Wednesday, August 15, 2007
"Ferrovie" (poems) by Anthony Russell White
Cervena Barva Press $ 5.00
Copyright 2007 by Anthony Russell White
Reviewed by Mike Amado
When this reviewer reads prose poems two names always are summoned,
Charles Baudelaire and Robert Bly. Upon further probing of Ferrovie
by Anthony Russell White, it turned out White was introduced to the form
by Bly himself at a workshop. The prose style renders these poems to the realm of
journal entries with easy, open language. But there are twists.
Ferrovie means trains in Italian. All ten poems embody train travel as a grounding
Literally, the speaker is journeying through Italy, though no concluding destination
is mentioned. He meets a cast of characters that are instantly fantastical.
Through these characters, (real or made up doesn’t matter)the speaker finds himself
traveling abstract dimensions.
Told in first person, the speaker retells the encounters with a photographer,
a Reiki Master and a Siamese twin, joined at the ear and hand to her sister.
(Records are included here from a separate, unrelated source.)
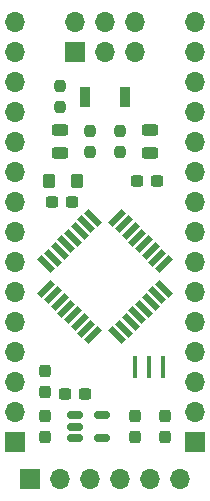
<source format=gbr>
%TF.GenerationSoftware,KiCad,Pcbnew,(6.0.7)*%
%TF.CreationDate,2023-07-03T12:47:38-04:00*%
%TF.ProjectId,atmega328pb_v2_breakout,61746d65-6761-4333-9238-70625f76325f,rev?*%
%TF.SameCoordinates,Original*%
%TF.FileFunction,Soldermask,Top*%
%TF.FilePolarity,Negative*%
%FSLAX46Y46*%
G04 Gerber Fmt 4.6, Leading zero omitted, Abs format (unit mm)*
G04 Created by KiCad (PCBNEW (6.0.7)) date 2023-07-03 12:47:38*
%MOMM*%
%LPD*%
G01*
G04 APERTURE LIST*
G04 Aperture macros list*
%AMRoundRect*
0 Rectangle with rounded corners*
0 $1 Rounding radius*
0 $2 $3 $4 $5 $6 $7 $8 $9 X,Y pos of 4 corners*
0 Add a 4 corners polygon primitive as box body*
4,1,4,$2,$3,$4,$5,$6,$7,$8,$9,$2,$3,0*
0 Add four circle primitives for the rounded corners*
1,1,$1+$1,$2,$3*
1,1,$1+$1,$4,$5*
1,1,$1+$1,$6,$7*
1,1,$1+$1,$8,$9*
0 Add four rect primitives between the rounded corners*
20,1,$1+$1,$2,$3,$4,$5,0*
20,1,$1+$1,$4,$5,$6,$7,0*
20,1,$1+$1,$6,$7,$8,$9,0*
20,1,$1+$1,$8,$9,$2,$3,0*%
%AMRotRect*
0 Rectangle, with rotation*
0 The origin of the aperture is its center*
0 $1 length*
0 $2 width*
0 $3 Rotation angle, in degrees counterclockwise*
0 Add horizontal line*
21,1,$1,$2,0,0,$3*%
G04 Aperture macros list end*
%ADD10R,0.400000X1.900000*%
%ADD11RotRect,1.600000X0.550000X135.000000*%
%ADD12RotRect,1.600000X0.550000X225.000000*%
%ADD13RoundRect,0.243750X0.456250X-0.243750X0.456250X0.243750X-0.456250X0.243750X-0.456250X-0.243750X0*%
%ADD14R,0.900000X1.700000*%
%ADD15RoundRect,0.150000X-0.512500X-0.150000X0.512500X-0.150000X0.512500X0.150000X-0.512500X0.150000X0*%
%ADD16R,1.700000X1.700000*%
%ADD17O,1.700000X1.700000*%
%ADD18RoundRect,0.243750X-0.456250X0.243750X-0.456250X-0.243750X0.456250X-0.243750X0.456250X0.243750X0*%
%ADD19RoundRect,0.237500X-0.300000X-0.237500X0.300000X-0.237500X0.300000X0.237500X-0.300000X0.237500X0*%
%ADD20RoundRect,0.237500X0.237500X-0.250000X0.237500X0.250000X-0.237500X0.250000X-0.237500X-0.250000X0*%
%ADD21RoundRect,0.237500X-0.237500X0.300000X-0.237500X-0.300000X0.237500X-0.300000X0.237500X0.300000X0*%
%ADD22RoundRect,0.237500X0.237500X-0.300000X0.237500X0.300000X-0.237500X0.300000X-0.237500X-0.300000X0*%
%ADD23RoundRect,0.237500X-0.237500X0.250000X-0.237500X-0.250000X0.237500X-0.250000X0.237500X0.250000X0*%
%ADD24RoundRect,0.250000X-0.275000X-0.350000X0.275000X-0.350000X0.275000X0.350000X-0.275000X0.350000X0*%
G04 APERTURE END LIST*
D10*
%TO.C,Y1*%
X110350000Y-77470000D03*
X109150000Y-77470000D03*
X107950000Y-77470000D03*
%TD*%
D11*
%TO.C,U1*%
X106435305Y-74835103D03*
X107000990Y-74269417D03*
X107566676Y-73703732D03*
X108132361Y-73138047D03*
X108698047Y-72572361D03*
X109263732Y-72006676D03*
X109829417Y-71440990D03*
X110395103Y-70875305D03*
D12*
X110395103Y-68824695D03*
X109829417Y-68259010D03*
X109263732Y-67693324D03*
X108698047Y-67127639D03*
X108132361Y-66561953D03*
X107566676Y-65996268D03*
X107000990Y-65430583D03*
X106435305Y-64864897D03*
D11*
X104384695Y-64864897D03*
X103819010Y-65430583D03*
X103253324Y-65996268D03*
X102687639Y-66561953D03*
X102121953Y-67127639D03*
X101556268Y-67693324D03*
X100990583Y-68259010D03*
X100424897Y-68824695D03*
D12*
X100424897Y-70875305D03*
X100990583Y-71440990D03*
X101556268Y-72006676D03*
X102121953Y-72572361D03*
X102687639Y-73138047D03*
X103253324Y-73703732D03*
X103819010Y-74269417D03*
X104384695Y-74835103D03*
%TD*%
D13*
%TO.C,D2*%
X101600000Y-59357500D03*
X101600000Y-57482500D03*
%TD*%
D14*
%TO.C,SW1*%
X103710000Y-54610000D03*
X107110000Y-54610000D03*
%TD*%
D15*
%TO.C,U2*%
X102870000Y-81600000D03*
X102870000Y-82550000D03*
X102870000Y-83500000D03*
X105145000Y-83500000D03*
X105145000Y-81600000D03*
%TD*%
D16*
%TO.C,J1*%
X102885000Y-50805000D03*
D17*
X102885000Y-48265000D03*
X105425000Y-50805000D03*
X105425000Y-48265000D03*
X107965000Y-50805000D03*
X107965000Y-48265000D03*
%TD*%
D18*
%TO.C,D1*%
X109220000Y-57482500D03*
X109220000Y-59357500D03*
%TD*%
D19*
%TO.C,C7*%
X108103500Y-61722000D03*
X109828500Y-61722000D03*
%TD*%
D20*
%TO.C,R3*%
X104140000Y-59332500D03*
X104140000Y-57507500D03*
%TD*%
D21*
%TO.C,C6*%
X107950000Y-81687500D03*
X107950000Y-83412500D03*
%TD*%
D22*
%TO.C,C8*%
X100330000Y-79602500D03*
X100330000Y-77877500D03*
%TD*%
D23*
%TO.C,R2*%
X106680000Y-57507500D03*
X106680000Y-59332500D03*
%TD*%
D24*
%TO.C,L1*%
X100704000Y-61722000D03*
X103004000Y-61722000D03*
%TD*%
D19*
%TO.C,C9*%
X102007500Y-79756000D03*
X103732500Y-79756000D03*
%TD*%
D22*
%TO.C,C5*%
X100330000Y-83412500D03*
X100330000Y-81687500D03*
%TD*%
%TO.C,C4*%
X110490000Y-83412500D03*
X110490000Y-81687500D03*
%TD*%
D16*
%TO.C,J3*%
X113030000Y-83820000D03*
D17*
X113030000Y-81280000D03*
X113030000Y-78740000D03*
X113030000Y-76200000D03*
X113030000Y-73660000D03*
X113030000Y-71120000D03*
X113030000Y-68580000D03*
X113030000Y-66040000D03*
X113030000Y-63500000D03*
X113030000Y-60960000D03*
X113030000Y-58420000D03*
X113030000Y-55880000D03*
X113030000Y-53340000D03*
X113030000Y-50800000D03*
X113030000Y-48260000D03*
%TD*%
D23*
%TO.C,R1*%
X101600000Y-53697500D03*
X101600000Y-55522500D03*
%TD*%
D16*
%TO.C,J4*%
X99060000Y-86995000D03*
D17*
X101600000Y-86995000D03*
X104140000Y-86995000D03*
X106680000Y-86995000D03*
X109220000Y-86995000D03*
X111760000Y-86995000D03*
%TD*%
D19*
%TO.C,C1*%
X100891000Y-63500000D03*
X102616000Y-63500000D03*
%TD*%
D16*
%TO.C,J2*%
X97790000Y-83820000D03*
D17*
X97790000Y-81280000D03*
X97790000Y-78740000D03*
X97790000Y-76200000D03*
X97790000Y-73660000D03*
X97790000Y-71120000D03*
X97790000Y-68580000D03*
X97790000Y-66040000D03*
X97790000Y-63500000D03*
X97790000Y-60960000D03*
X97790000Y-58420000D03*
X97790000Y-55880000D03*
X97790000Y-53340000D03*
X97790000Y-50800000D03*
X97790000Y-48260000D03*
%TD*%
M02*

</source>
Ferrovie begins with a Vietnam Veteran retelling his first attack and seeing a
yellow airplane that wasn’t there. Because of that vision, the Vet and fellow train
traveler exclaims "I knew then I would survive."
The poems further unravel into the surreal. In a train station, the speaker finds
a man selling lotto tickets who has with him a "genuine" two-headed dog.
"Second head sticking out from left shoulder . . .
A red tongue lolled just like his big brothers.
. . . He was clearly a right-headed dog."
In the final poem, "Lunch With The Gypsy" we meet a gypsy who presents a map,
not of places and landmarks but of souls. (The soul, of course, being one of the
most abstract phenomena is easily inserted here among the journeying as almost
an everyday thing.) The gypsy proceeds to show how individual souls coil,
connect and link to one another in "Delicate colored webs of relationships.",
Summing up for the speaker the soul-interactions of his life.
"Then he folded it (the map) . . . down to a single glowing point . . ."
Ferrovie is the latest collection by Anthony Russell White and the winner of the
2006 Cervena Barva Press chap book contest. White considers himself "a pilgrim,
a poet and a healer" who is an admirer of Rumi, the mystic poet, born 1207 in what is
now Afghanistan, who was the impetus of the Whirling Dervishes. Along with
American poet William Stafford, these influences blend and are prevalent.
The surrealism in these poems adds a Twilight Zone / Amazing Stories appeal,
where this reader wonders what within the poems came from White’s dreams,
imagination or real events. All in all, Ferrovie equals one good trip.